Render the listing below as a numbered list, omitting any blank lines.

**** Supplied material

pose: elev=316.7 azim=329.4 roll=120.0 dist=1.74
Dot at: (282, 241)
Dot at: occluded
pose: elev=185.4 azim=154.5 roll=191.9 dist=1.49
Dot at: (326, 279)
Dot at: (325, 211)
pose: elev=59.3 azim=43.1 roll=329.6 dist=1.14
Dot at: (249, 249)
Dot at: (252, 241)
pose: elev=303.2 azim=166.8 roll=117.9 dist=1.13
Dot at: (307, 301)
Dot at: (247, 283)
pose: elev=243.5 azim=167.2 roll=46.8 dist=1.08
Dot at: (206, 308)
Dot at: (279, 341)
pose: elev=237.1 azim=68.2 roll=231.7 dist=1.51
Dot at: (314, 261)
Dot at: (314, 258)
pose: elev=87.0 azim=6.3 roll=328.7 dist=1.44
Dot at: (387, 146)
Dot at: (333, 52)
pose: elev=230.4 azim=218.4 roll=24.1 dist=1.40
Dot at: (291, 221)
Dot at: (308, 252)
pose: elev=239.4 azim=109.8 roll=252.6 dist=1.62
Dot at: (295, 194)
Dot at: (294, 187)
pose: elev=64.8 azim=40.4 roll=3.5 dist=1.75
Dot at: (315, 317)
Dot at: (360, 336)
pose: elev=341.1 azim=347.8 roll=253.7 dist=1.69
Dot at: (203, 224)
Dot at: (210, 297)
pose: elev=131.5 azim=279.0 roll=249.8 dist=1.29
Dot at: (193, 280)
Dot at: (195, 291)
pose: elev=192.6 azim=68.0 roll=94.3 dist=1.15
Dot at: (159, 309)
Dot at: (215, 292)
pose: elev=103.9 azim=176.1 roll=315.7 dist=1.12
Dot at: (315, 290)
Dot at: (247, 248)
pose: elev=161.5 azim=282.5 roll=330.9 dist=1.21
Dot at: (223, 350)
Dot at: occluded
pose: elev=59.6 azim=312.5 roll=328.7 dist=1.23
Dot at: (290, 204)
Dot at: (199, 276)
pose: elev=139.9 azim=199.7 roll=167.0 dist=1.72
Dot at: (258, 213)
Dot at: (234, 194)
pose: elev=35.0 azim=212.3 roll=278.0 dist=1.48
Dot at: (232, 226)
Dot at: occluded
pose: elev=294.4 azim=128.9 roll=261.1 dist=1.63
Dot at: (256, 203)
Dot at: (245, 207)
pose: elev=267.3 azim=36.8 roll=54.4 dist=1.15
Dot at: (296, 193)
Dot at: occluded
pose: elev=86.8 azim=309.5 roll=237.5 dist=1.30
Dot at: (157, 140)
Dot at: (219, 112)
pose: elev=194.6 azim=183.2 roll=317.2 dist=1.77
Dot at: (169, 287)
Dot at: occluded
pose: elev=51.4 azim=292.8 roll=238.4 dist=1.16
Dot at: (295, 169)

********

> [Full answer]
1. pose: elev=316.7 azim=329.4 roll=120.0 dist=1.74
2. Dot at: (282, 241)
3. Dot at: occluded
4. pose: elev=185.4 azim=154.5 roll=191.9 dist=1.49
5. Dot at: (326, 279)
6. Dot at: (325, 211)
7. pose: elev=59.3 azim=43.1 roll=329.6 dist=1.14
8. Dot at: (249, 249)
9. Dot at: (252, 241)
10. pose: elev=303.2 azim=166.8 roll=117.9 dist=1.13
11. Dot at: (307, 301)
12. Dot at: (247, 283)
13. pose: elev=243.5 azim=167.2 roll=46.8 dist=1.08
14. Dot at: (206, 308)
15. Dot at: (279, 341)
16. pose: elev=237.1 azim=68.2 roll=231.7 dist=1.51
17. Dot at: (314, 261)
18. Dot at: (314, 258)
19. pose: elev=87.0 azim=6.3 roll=328.7 dist=1.44
20. Dot at: (387, 146)
21. Dot at: (333, 52)
22. pose: elev=230.4 azim=218.4 roll=24.1 dist=1.40
23. Dot at: (291, 221)
24. Dot at: (308, 252)
25. pose: elev=239.4 azim=109.8 roll=252.6 dist=1.62
26. Dot at: (295, 194)
27. Dot at: (294, 187)
28. pose: elev=64.8 azim=40.4 roll=3.5 dist=1.75
29. Dot at: (315, 317)
30. Dot at: (360, 336)
31. pose: elev=341.1 azim=347.8 roll=253.7 dist=1.69
32. Dot at: (203, 224)
33. Dot at: (210, 297)
34. pose: elev=131.5 azim=279.0 roll=249.8 dist=1.29
35. Dot at: (193, 280)
36. Dot at: (195, 291)
37. pose: elev=192.6 azim=68.0 roll=94.3 dist=1.15
38. Dot at: (159, 309)
39. Dot at: (215, 292)
40. pose: elev=103.9 azim=176.1 roll=315.7 dist=1.12
41. Dot at: (315, 290)
42. Dot at: (247, 248)
43. pose: elev=161.5 azim=282.5 roll=330.9 dist=1.21
44. Dot at: (223, 350)
45. Dot at: occluded
46. pose: elev=59.6 azim=312.5 roll=328.7 dist=1.23
47. Dot at: (290, 204)
48. Dot at: (199, 276)
49. pose: elev=139.9 azim=199.7 roll=167.0 dist=1.72
50. Dot at: (258, 213)
51. Dot at: (234, 194)
52. pose: elev=35.0 azim=212.3 roll=278.0 dist=1.48
53. Dot at: (232, 226)
54. Dot at: occluded
55. pose: elev=294.4 azim=128.9 roll=261.1 dist=1.63
56. Dot at: (256, 203)
57. Dot at: (245, 207)
58. pose: elev=267.3 azim=36.8 roll=54.4 dist=1.15
59. Dot at: (296, 193)
60. Dot at: occluded
61. pose: elev=86.8 azim=309.5 roll=237.5 dist=1.30
62. Dot at: (157, 140)
63. Dot at: (219, 112)
64. pose: elev=194.6 azim=183.2 roll=317.2 dist=1.77
65. Dot at: (169, 287)
66. Dot at: occluded
67. pose: elev=51.4 azim=292.8 roll=238.4 dist=1.16
68. Dot at: (295, 169)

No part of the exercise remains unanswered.